Das Café im Lehel wurde vor etwa eineinhalb Jahren von Thao Nguyen und Khoa Tran gegründet. Das Konzept: das Zusammenspiel zweier Kulturen, der vietnamesischen und der deutschen. Die beiden Betreiber*innen haben Wurzeln in Vietnam, sind aber in Deutschland aufgewachsen. „Cafés gibt es wie Sand am Meer hier in München, da wollten wir aus der Masse etwas herausstechen und dachten uns: Warum verbinden wir nicht beide Kulturen miteinander?“, so Tran. Was sich schon in der Einrichtung widerspiegelt, zeigt sich vor allem auf der Speisekarte: Zu klassisch vietnamesischem Filterkaffee gibt es beispielsweise Bauernbrot oder Birchermüsli.

Der Lockdown erfordert ein neues Konzept

Seit letztem Herbst haben sämtliche Cafés und Restaurants in Deutschland aufgrund des Lockdowns nun schon zum zweiten Mal geschlossen. Dadurch stehen viele Gastronom*innen am Rande ihrer Existenz und müssen auf alternative Geschäftsmodelle umsteigen, um sich über Wasser zu halten. So auch Nguyen und Tran. Im ersten Lockdown boten sie noch Tagesgerichte to go an. „Damals sind wir damit gerade noch durchgekommen“, sagt Tran. Als der nächste Lockdown absehbar war, war den Eigentümern klar, dass sie auf diese Weise keine längere Zeit überstehen würden. Dadurch entstand die Idee der Brunch-Boxen: „Wenn alle Leute zu Hause bleiben müssen, wollen sie ja trotzdem schön frühstücken. Warum bringen wir das Frühstück dann nicht zu ihnen nach Hause?“ Seit letztem Herbst können Kund*innen die Brunch-Boxen bestellen. Zur Auswahl stehen momentan fünf verschiedene Boxen. Je nach Lust und Laune kann man zwischen einem „Classic Breakfast“, einem „Special Brunch“, einer vegetarischen Box oder zwei süßen „Sweetness-Boxen“ wählen. In Planung ist außerdem eine Dinner-Box, die zu 80 Prozent vietnamesisches und zu 20 Prozent bayerisches Essen enthalten soll. Im Umkreis von sechs Kilometern kann man sich die Boxen gegen einen Aufpreis direkt an die Wohnungstüre liefern lassen. Wohnt man weiter außerhalb, kann man die Box im Café selbst abholen.

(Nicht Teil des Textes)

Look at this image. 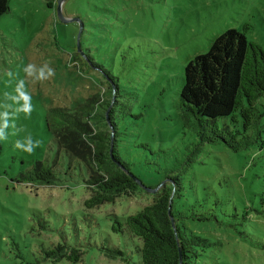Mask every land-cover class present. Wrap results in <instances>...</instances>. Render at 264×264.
I'll list each match as a JSON object with an SVG mask.
<instances>
[{"label":"rangeland","instance_id":"obj_1","mask_svg":"<svg viewBox=\"0 0 264 264\" xmlns=\"http://www.w3.org/2000/svg\"><path fill=\"white\" fill-rule=\"evenodd\" d=\"M58 1L10 0L0 16V96L13 91L28 63L50 61L56 72L28 85L33 111L14 121L24 131L9 129L0 141V264H140L142 240L113 226L159 190L140 187L86 207L87 167L59 150L45 127L49 108H73L95 94L102 101L109 89L116 147L130 172L150 188L180 176L183 196L175 207L208 217L185 221L189 233L209 242L197 263L264 264V203L253 205L264 189L256 178L264 175V150L202 144L180 100L186 63L223 31L248 24L247 41L264 49V0H63L64 21ZM76 18L83 25L79 44ZM257 105L264 111V96ZM29 133L42 141L31 155L14 147ZM37 162L52 170L51 183L21 177ZM73 249L78 260L65 256Z\"/></svg>","mask_w":264,"mask_h":264},{"label":"trees","instance_id":"obj_2","mask_svg":"<svg viewBox=\"0 0 264 264\" xmlns=\"http://www.w3.org/2000/svg\"><path fill=\"white\" fill-rule=\"evenodd\" d=\"M9 2L0 0V16L9 10ZM248 28L244 24L242 31L235 28L223 31L212 40L206 52L189 60L180 91L181 105L192 117L198 141L220 142L236 153L251 147L264 150V111L257 105L264 96V49L247 41ZM94 65L104 69L97 63ZM109 93L110 97L102 101L95 94L73 108L51 107L45 114V127L58 149L71 159L82 161L88 169L86 184L90 194L84 201L88 208L112 202L140 188L116 147L117 124L112 118L110 89ZM219 118H229V121L220 125ZM21 177L26 182L51 183L53 173L37 162ZM256 178L264 180V175ZM182 188L180 176L170 177L150 204L128 216L124 223L116 221L118 226H113L117 231L126 229L142 240L140 264H198L199 251L209 245L206 238L189 233L185 225L188 218L204 221L208 217L196 213L187 215L175 207V198L183 196ZM261 202L264 203V189L253 205ZM241 216L244 219L246 215ZM62 248L65 247H58ZM65 256L78 260L79 251L73 249Z\"/></svg>","mask_w":264,"mask_h":264},{"label":"clouds","instance_id":"obj_3","mask_svg":"<svg viewBox=\"0 0 264 264\" xmlns=\"http://www.w3.org/2000/svg\"><path fill=\"white\" fill-rule=\"evenodd\" d=\"M50 61L37 65L28 63L23 66V78H17L13 91H4L0 96V141H6L9 137V129H13L12 135H18L24 131L22 128H17L15 118L23 113L25 117H30L33 111L32 94L28 89V85H35L44 81L50 80L56 75L55 69L50 66ZM13 72H6V76L11 79ZM42 141L34 139L29 133L21 139H17L14 147L20 152L29 155L34 154L36 149L40 148ZM254 155H258L254 154Z\"/></svg>","mask_w":264,"mask_h":264},{"label":"water","instance_id":"obj_4","mask_svg":"<svg viewBox=\"0 0 264 264\" xmlns=\"http://www.w3.org/2000/svg\"><path fill=\"white\" fill-rule=\"evenodd\" d=\"M62 1H63V0H59V1H58L57 14H58V17L64 21V20H67V18L63 17L62 14H61V11H60V5H61V2H62ZM76 19L80 21V29H79L78 34H77V44H79L78 42H79V38H80V36H81V31H82V29H83V25H82V22H81L80 19H78V18H76ZM131 175H132V174H131ZM132 176H133V178L137 181L138 185H139L141 188H143L144 190L148 191V192L155 193V192H156L157 190H159V188H160V187H159V188H158V187H151V188H150V187H147V186H145V185L142 183V181H141L140 179H138L136 176H134V175H132ZM171 220H173L172 217H171Z\"/></svg>","mask_w":264,"mask_h":264}]
</instances>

„Das neue Konzept kommt sehr gut bei den Gästen an“, so Tran. Im Schnitt verkauft das Café unter der Woche etwa fünf bis sechs Boxen pro Tag, am Wochenende sind es bis zu 20. „Zusammen mit den Corona-Hilfen der Regierung reicht das aus, um über die Runden zu kommen. Wir schwimmen jetzt nicht im Geld, aber wir können die Rechnungen bezahlen.“ Ohne die Boxen sähe die Situation allerdings anders aus: „Die Hilfsgelder alleine reichen bei Weitem nicht aus. Davon könnten wir noch nicht einmal die Miete bezahlen“, erklärt Tran. 

Auch der neue Arbeitsalltag ist eine große Umstellung für den Betreiber des Cafés: „Ich war früher in der Maschinenbaubranche tätig. Der Grund, warum ich in die Gastronomie gewechselt habe, ist der intensivere Kontakt zu Menschen. Mit den Gästen reden, sie fragen, wie es ihnen geht. Das fehlt jetzt einfach im Moment.“ Zudem bedeutet die Lieferung der Boxen einen erhöhten Arbeitsaufwand und damit zusätzlichen Stress. Alles in allem läuft das Geschäft aber den Umständen entsprechend gut: „Solange die Nachfrage nach den Boxen noch so erhalten bleibt, überstehen wir den Lockdown, egal wie lange er dauern wird.“

„München besteht nicht nur aus dem Glockenbachviertel und der Maxvorstadt“

Ein besonderes Anliegen ist Tran allerdings, dass auch Gastronom*innen, die weiter außerhalb des Zentrums liegen, Unterstützung erfahren: „Diese Cafés und Restaurants haben sehr mit den Maßnahmen zu kämpfen. München ist sehr groß, es besteht nicht nur aus dem Glockenbachviertel und der Maxvorstadt. Besonders weniger zentral liegende Cafés sind zurzeit darauf angewiesen, dass man an einem schönen Sonntagnachmittag vorbeikommt und sich einen Kaffee to go holt.“

Ob das Café Chance nach dem Ende des Lockdowns die Boxen weiterhin anbieten wird, wissen Nguyen und Tran noch nicht: „Wenn die Nachfrage weiterhin besteht, würden wir das gerne beibehalten. Allerdings wissen wir nicht, wo wir die Boxen dann vorbereiten könnten. Wir nutzen zurzeit den ganzen Raum, in dem normalerweise die Gäste sitzen.“ Vorerst bleiben die Cafés allerdings geschlossen und bis die Situation Lockerungen zulässt, dienen die Tische des Cafés weiterhin der Vorbereitung der Boxen.